De algum modo, parece que Evans deixa
os romancistas para se dedicar à poesia. A uma expressão mais
espontânea do todo a cada instante do que à construção aturada de
uma realidade linear.
Walker Evans - Penny picture displays, Alabama
Talvez mais até, do que opor verso e
prosa, devamos pensar numa distinção mais incisiva, a da criação
de uma linguagem oposta a um escrever o léxico dos outros. Procurar
chegar àquela língua estrangeira que Deleuze diz existir em todos
os grandes escritores, ao fazer gaguejar a língua.

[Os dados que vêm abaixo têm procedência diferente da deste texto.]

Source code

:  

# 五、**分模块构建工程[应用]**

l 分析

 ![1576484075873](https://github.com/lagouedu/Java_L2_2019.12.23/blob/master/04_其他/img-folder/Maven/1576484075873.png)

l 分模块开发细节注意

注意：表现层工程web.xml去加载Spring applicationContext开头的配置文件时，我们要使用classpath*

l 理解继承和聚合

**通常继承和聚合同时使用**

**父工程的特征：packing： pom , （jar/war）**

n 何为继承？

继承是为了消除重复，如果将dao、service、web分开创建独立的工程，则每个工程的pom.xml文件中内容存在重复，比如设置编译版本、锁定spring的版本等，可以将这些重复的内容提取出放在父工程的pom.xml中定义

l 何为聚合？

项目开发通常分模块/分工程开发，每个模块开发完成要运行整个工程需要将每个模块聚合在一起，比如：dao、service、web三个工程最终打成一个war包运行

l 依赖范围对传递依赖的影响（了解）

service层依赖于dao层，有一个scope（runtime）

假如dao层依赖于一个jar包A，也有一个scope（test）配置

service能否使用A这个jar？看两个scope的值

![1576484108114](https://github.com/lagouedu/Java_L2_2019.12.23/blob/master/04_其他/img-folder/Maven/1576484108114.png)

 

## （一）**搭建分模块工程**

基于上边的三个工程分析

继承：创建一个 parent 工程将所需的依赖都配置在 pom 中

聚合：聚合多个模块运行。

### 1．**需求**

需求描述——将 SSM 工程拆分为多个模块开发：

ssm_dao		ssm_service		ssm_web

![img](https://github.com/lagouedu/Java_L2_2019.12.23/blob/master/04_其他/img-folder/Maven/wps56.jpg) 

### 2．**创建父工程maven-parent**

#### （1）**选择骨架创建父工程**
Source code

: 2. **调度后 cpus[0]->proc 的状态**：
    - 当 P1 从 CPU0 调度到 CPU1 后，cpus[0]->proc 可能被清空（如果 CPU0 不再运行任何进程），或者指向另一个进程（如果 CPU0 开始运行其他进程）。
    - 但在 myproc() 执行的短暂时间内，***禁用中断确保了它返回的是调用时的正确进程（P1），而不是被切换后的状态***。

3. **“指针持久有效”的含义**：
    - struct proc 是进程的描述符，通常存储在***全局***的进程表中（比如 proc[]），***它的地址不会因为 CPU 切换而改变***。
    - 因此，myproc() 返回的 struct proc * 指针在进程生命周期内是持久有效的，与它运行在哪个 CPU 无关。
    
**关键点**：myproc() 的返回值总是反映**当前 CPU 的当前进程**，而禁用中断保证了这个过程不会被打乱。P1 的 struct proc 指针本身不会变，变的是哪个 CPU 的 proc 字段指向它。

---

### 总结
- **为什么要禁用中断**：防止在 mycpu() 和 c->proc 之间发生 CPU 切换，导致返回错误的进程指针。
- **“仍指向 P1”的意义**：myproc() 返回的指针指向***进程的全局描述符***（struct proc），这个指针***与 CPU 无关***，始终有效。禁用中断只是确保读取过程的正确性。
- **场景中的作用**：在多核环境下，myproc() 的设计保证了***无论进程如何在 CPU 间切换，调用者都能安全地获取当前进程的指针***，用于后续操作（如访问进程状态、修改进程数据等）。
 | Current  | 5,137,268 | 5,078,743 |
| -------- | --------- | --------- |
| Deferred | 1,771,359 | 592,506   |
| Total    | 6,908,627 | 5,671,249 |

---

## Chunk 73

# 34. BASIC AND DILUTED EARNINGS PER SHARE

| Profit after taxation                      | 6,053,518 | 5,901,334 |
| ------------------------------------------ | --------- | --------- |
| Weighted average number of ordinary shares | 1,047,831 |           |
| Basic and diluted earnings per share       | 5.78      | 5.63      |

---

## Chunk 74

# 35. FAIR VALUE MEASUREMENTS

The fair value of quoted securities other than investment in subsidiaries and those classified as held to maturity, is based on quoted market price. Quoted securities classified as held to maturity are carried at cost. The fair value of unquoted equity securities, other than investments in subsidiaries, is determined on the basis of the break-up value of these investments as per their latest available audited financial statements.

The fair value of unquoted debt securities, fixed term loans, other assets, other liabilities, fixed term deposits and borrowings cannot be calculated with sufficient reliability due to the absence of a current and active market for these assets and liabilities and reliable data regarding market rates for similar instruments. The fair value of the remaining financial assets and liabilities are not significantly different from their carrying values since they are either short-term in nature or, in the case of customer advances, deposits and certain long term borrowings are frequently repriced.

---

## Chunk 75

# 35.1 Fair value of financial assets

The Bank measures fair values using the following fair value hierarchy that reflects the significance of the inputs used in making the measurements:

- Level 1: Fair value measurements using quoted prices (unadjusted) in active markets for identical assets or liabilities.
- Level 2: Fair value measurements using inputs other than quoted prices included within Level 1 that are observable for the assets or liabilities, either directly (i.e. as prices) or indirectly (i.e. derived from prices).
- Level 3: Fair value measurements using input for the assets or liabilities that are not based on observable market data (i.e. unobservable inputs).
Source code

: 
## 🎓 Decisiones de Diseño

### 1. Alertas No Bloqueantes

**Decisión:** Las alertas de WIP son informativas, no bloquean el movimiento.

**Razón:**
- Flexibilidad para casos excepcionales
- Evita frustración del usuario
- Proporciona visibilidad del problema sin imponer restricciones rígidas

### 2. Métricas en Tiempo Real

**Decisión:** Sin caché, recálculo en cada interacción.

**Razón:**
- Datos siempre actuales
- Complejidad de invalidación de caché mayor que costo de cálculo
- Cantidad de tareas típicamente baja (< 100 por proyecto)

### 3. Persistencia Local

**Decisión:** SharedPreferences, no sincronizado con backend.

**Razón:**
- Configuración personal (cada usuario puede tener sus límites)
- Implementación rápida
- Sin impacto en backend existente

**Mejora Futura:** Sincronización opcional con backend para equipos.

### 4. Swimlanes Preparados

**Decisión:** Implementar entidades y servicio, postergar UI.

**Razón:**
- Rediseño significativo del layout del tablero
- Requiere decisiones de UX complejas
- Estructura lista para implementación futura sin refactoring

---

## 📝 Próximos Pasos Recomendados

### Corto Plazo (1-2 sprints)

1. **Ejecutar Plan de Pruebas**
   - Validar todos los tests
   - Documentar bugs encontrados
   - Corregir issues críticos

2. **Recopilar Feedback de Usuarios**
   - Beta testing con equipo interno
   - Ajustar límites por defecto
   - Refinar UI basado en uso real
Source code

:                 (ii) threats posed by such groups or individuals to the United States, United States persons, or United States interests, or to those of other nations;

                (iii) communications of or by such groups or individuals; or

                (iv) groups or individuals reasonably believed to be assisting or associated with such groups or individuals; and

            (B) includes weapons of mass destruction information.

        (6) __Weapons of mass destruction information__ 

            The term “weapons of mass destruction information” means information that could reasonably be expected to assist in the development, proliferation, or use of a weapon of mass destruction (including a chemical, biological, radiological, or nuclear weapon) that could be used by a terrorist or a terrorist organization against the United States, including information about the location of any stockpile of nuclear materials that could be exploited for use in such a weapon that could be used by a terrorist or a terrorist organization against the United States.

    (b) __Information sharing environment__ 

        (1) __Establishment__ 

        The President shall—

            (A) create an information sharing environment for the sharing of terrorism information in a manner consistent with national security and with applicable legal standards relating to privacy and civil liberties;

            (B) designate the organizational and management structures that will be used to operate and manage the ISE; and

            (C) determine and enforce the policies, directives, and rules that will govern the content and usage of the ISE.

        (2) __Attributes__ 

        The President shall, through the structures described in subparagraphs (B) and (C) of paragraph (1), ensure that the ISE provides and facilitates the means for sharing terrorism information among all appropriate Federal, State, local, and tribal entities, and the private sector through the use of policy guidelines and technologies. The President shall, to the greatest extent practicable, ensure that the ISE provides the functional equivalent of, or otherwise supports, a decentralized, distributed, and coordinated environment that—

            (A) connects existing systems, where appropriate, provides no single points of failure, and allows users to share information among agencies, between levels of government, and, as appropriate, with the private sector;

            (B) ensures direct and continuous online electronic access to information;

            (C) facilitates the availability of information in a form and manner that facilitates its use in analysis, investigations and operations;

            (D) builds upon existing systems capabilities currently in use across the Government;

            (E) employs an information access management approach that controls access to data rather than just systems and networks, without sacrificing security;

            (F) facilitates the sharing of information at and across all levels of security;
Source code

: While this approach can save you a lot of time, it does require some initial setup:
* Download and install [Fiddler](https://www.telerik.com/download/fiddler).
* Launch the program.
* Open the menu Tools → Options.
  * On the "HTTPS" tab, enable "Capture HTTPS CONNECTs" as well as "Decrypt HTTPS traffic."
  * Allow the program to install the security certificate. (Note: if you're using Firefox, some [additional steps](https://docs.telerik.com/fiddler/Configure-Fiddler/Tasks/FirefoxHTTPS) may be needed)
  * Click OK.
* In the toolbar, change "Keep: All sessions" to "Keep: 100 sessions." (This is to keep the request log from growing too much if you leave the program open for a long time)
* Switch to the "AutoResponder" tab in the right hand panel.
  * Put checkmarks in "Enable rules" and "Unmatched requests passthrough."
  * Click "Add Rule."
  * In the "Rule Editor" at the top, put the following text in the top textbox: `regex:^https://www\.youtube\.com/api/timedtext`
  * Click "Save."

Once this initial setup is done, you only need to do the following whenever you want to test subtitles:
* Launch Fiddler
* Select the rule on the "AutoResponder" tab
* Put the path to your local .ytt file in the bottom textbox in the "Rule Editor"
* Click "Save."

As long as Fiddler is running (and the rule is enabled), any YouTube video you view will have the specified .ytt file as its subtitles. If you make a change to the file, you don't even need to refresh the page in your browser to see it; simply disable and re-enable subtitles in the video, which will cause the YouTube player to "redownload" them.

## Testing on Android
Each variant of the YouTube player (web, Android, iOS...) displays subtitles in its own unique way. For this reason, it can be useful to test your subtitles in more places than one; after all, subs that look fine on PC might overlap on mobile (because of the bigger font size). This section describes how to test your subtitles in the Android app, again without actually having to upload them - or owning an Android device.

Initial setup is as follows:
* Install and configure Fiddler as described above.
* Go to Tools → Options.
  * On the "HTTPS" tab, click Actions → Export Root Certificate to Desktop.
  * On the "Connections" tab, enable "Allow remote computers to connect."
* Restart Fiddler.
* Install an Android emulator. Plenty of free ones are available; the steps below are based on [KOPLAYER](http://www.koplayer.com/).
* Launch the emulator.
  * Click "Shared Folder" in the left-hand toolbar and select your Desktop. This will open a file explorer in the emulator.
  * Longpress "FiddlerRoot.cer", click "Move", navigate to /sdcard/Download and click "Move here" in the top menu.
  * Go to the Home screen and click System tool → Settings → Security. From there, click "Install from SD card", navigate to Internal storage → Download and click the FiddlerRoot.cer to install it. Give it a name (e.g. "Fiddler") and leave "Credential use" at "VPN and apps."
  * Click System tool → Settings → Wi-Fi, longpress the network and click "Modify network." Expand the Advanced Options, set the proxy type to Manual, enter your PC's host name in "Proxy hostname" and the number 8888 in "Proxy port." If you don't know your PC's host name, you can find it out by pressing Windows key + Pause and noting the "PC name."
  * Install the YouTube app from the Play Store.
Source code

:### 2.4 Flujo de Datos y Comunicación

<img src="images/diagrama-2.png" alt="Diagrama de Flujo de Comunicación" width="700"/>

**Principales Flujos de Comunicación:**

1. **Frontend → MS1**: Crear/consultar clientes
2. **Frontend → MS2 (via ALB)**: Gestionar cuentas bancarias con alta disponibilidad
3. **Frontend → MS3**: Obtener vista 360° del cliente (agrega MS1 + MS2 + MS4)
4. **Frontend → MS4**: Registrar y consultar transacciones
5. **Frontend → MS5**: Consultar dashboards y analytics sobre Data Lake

Walker Evans - Circus Poster, Alabama,
Criar um documento pode ser visto dessa
forma. A pouco e pouco, vamos deixando de parte os truques e as
manhas e vamo-nos tornando sinceros e abertos para com o nosso
próprio pensamento. As imagens começam a surgir para o pensamento
assim como o pensamento surge a partir das imagens que, cada vez mais
o refletem. E aí, começa a diferenciação em relação a uma
linguagem usual. Esse documento surgirá tão novo como a relação
do documentarista com o mundo que abre.
Há uma relação que se estende no
tempo. Berenice Abbot, outro nome grande do documentarismo, diz-nos
que fotografar uma cidade é o trabalho de uma vida e não pode ser
captado numa só foto. Esta relação com o tempo e, por isso,
consigo mesmo, vai acrescentando densidade de leitura por oposição
aos truques “estéticos”. A imagem é despida de truques para que
a leitura seja crua. Interessa criar uma relação com o que lá
está; criar uma abordagem “neutra” para permitir uma leitura
“neutra”.
Coloco entre parêntesis o “estético”
e o “neutro” porque, sabemo-lo hoje, não existe neutralidade, e
as imagens vêm sempre informadas pela atenção e intenção do
autor e porque, como qualquer imagem ou documento construído,
também estas são estéticas. Estética, lembremo-lo, apela a uma
construção dos sentidos, a uma sensorialidade, e não ao bonitinho
da esteticista. Olhando para trás, hoje em dia, percebemos isso ao
falar da estética da propaganda e ao ver como estas imagens,
pungentes, cruas e honestas na aparência, permitiram a criação de
uma ética e de uma moral de trabalho e de crescimento através do
consumo.
Walker Evans - Roadside stand near Birmingham, Alabama
Assim, o que nos fica é uma estética
que permite a leitura mais abrangente do que se quer mostrar. A
suposta “neutralidade” constitui a forma mais simples de deixar
falar os elementos que se escolheu focar; diz-nos que não importa,
dentro dos elementos focados, tentar estetizar, mas que, por assim
dizer, quanto menos interpretação dermos aos factos, mais espaço
de interpretação damos ao “leitor”.
Walker Evans - Minstrel poster, Alabama, 1936
|
“Leitor”. Mais uma palavra entre parêntesis pois estas imagens podem ser lidas literalmente. A cara, o tom de pele, a expressão dos olhos, o lábio inferior mordido, as roupas gastas mas cuidadas, o cabelo apertado, tudo isto descreve uma vida exigente, exposta. Allie Mae Burroughs não tem vida fácil. Percebemo-lo neste retrato. Ao ver o marido, ou a casa da família, percebemo-lo ainda mais. Todas as imagens de Alabama são isso mesmo, um retrato cru de uma época difícil. Os materiais simples, pouco adornados, a rudeza das pessoas, tudo aponta, não para a dignidade do trabalho que a Farm Security Administration quer passar, mas para uma realidade mais dura e áspera, mais austera.
Walker Evans - Allie Mae Burroughs |
Walker Evans - Home of Cotton Sharecropper Floyd Burroughs, Alabama |
Evans é um dos rostos do estilo
documental em fotografia definido pela agência de Roy E. Stryker.
Seria de esperar que fosse a face da propaganda, também, que
promovesse o seu propósito. No entanto, ironicamente, Evans virá a
ser despedido por Stryker em 1937, por criar registos puros, não
ajudando à propaganda para a mudança social que a FSA queria
implementar através destes trabalhos.
William Carlos Williams termina assim o seu Sermon with a Camera
(http://www.ericmarth.com/newtwine/sermonwithacamera.pdf ), uma crítica ao livro American Photographs, de Evans:
The pictures are for the most part mild, but in spite of
this, though always exquisitely clear in reasoning and in visual quality, they pack a
wicked punch. There's nothing oppressively "photographic" here, it isn't a long nose
poking into dirty corners for propaganda and for scandal, there are no trick shots, the
composition isn't a particular feature - but the pictures talk to us. And they say plenty.